I first taught Treasure Island back in 1997 as an experiment. (Consider how the book now is marketed as a children's book, consider how the language of the book is somewhat dated and demanding, and yet consider the presentation of characters in action, the sustained narrative, and the payoff of pirate treasure.) As I reread this book that had mattered so much to me, this paragraph about Jim's imagination really struck me as a mark of Stevenson's quality and as, say, one finger of the grip the book has had on me. Of course, I love pirate stories in general, but young Jim Hawkins is the particular focus here. You can tell by how Jim stands up for his silver fourpenny piece each month that he's a remarkable lad, but he isn't just courageous, isn't just proof against anxiety or fear, isn't just oblivious and intent on the cash. Jim Hawkins is observant, has pluck, and holds within him both the empathy and imagination that will be the guides for his every action, though he will also suffer for those guides, those gifts. I loved that Jim had these anxious fantasies, these nightmares of the engaged spirit, because that made him more human, though still heroic, made him more like myself, and therefore I could also be more like Jim, couldn't I?

Such reflections are no doubt standard fare, the stuff of anxious therapy and reveries of childhood. I put my thoughts about these passages here to mark, for myself, their importance, and to model such reflecting. I don't discount or undervalue how most of us can tell these same self-absorbed narratives of how stories worked on us and for us; I care quite a bit about how stories shape us and how we aid and abet such shaping.
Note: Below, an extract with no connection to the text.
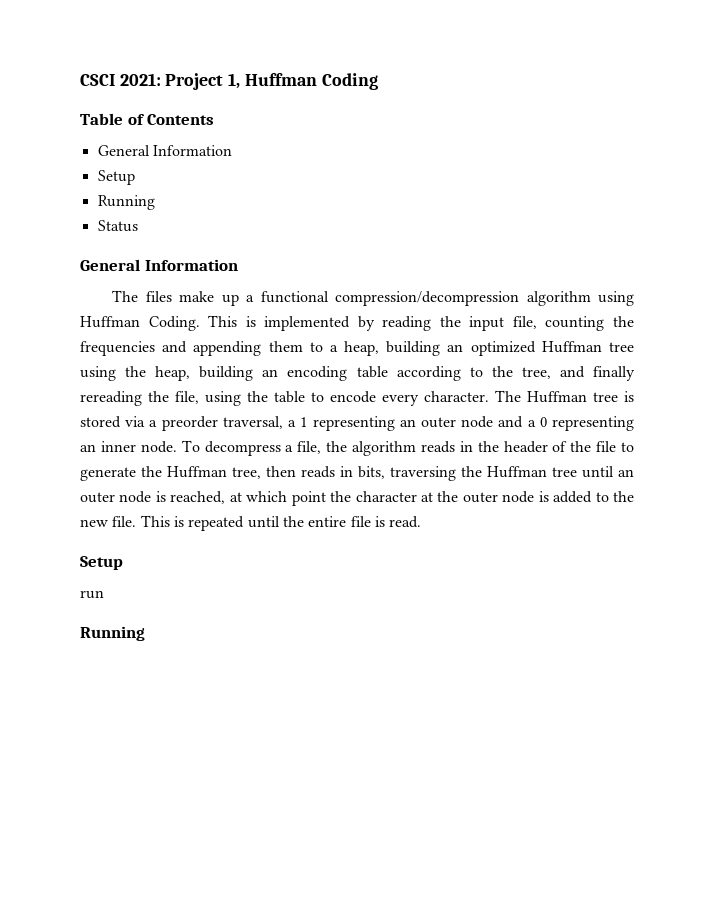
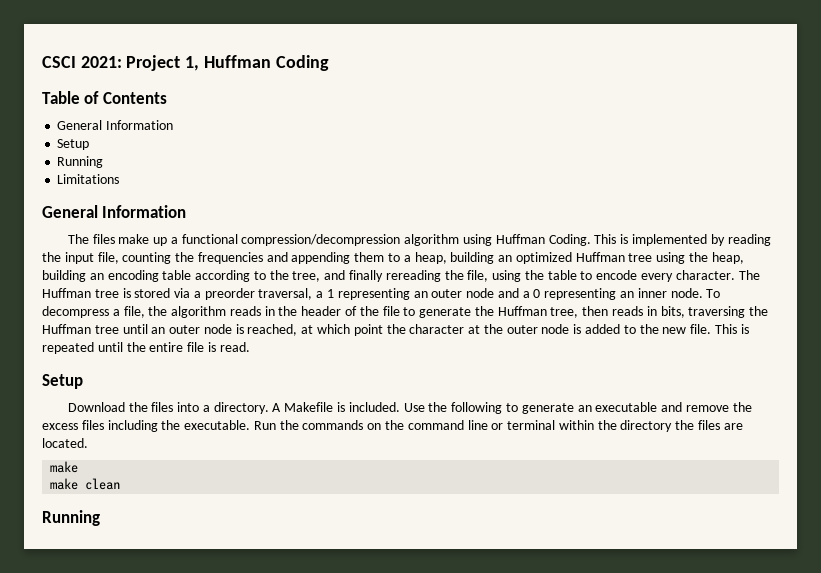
[97,220,138,232] Status -> [57,174,120,184] Limitations
[80,590,104,599] run -> [67,402,752,414] [42,420,743,432] [42,438,88,448] [50,461,79,473] [50,478,121,490] Download the files into a directory. A Makefile is included. Use the following to generate an executable and remove the excess files including the executable. Run the commands on the command line or terminal within the directory the files are located. // make // make clean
How can I ask my students and my friends to read any books at all if I am not honest with myself how books may matter? Are we less susceptible, less malleable, or less open to the shaping power of narrative as adults? I think that's a question only to be answered by each of us, for each of us.
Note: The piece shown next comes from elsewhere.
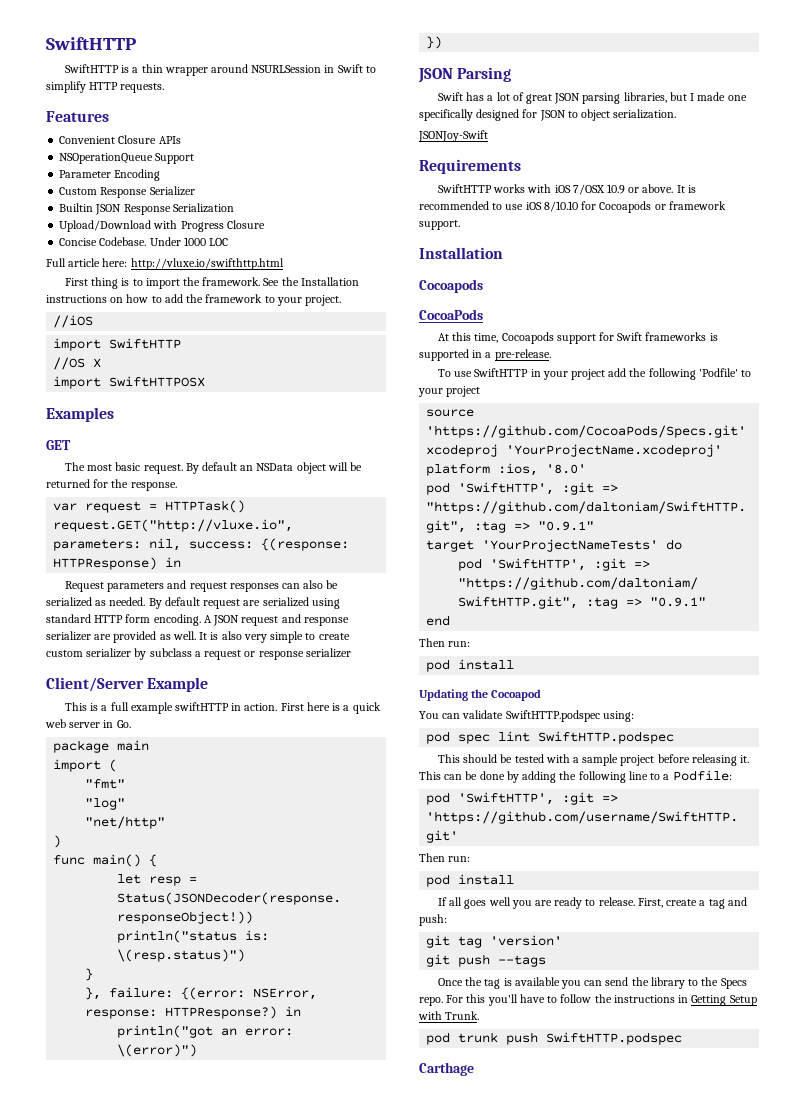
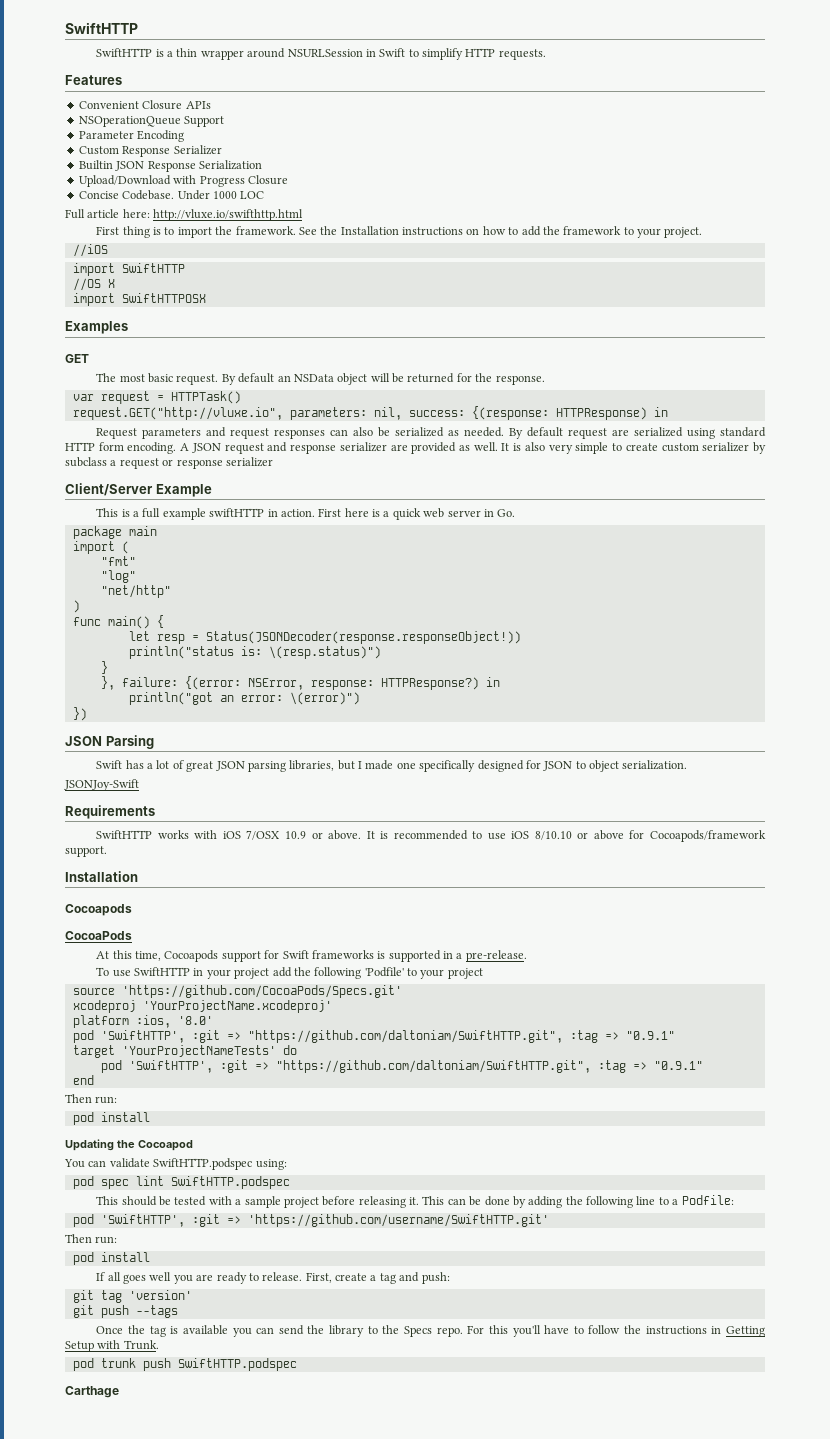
[581,201,726,213] for Cocoapods or framework -> [577,830,766,842] or above for Cocoapods/framework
There's far more to Treasure Island than these two short passages, and Jim's arc of growth provides one good reason to read this fine book. Still, don't forget the adventure, the pirates, the parrot, the Hispaniola, chests full of pieces of eight, Ben Gunn, Israel Hands, and Long John Silver himself. Long John Silver: Jim Hawkins' strange surrogate-father; trustworthy betrayer; handy, glib, and deftly brutal. Long John Silver, "the seafaring man with one leg," just may haunt your dreams too.

Stevenson, Robert Louis. Treasure Island. New York: Signet, 1981.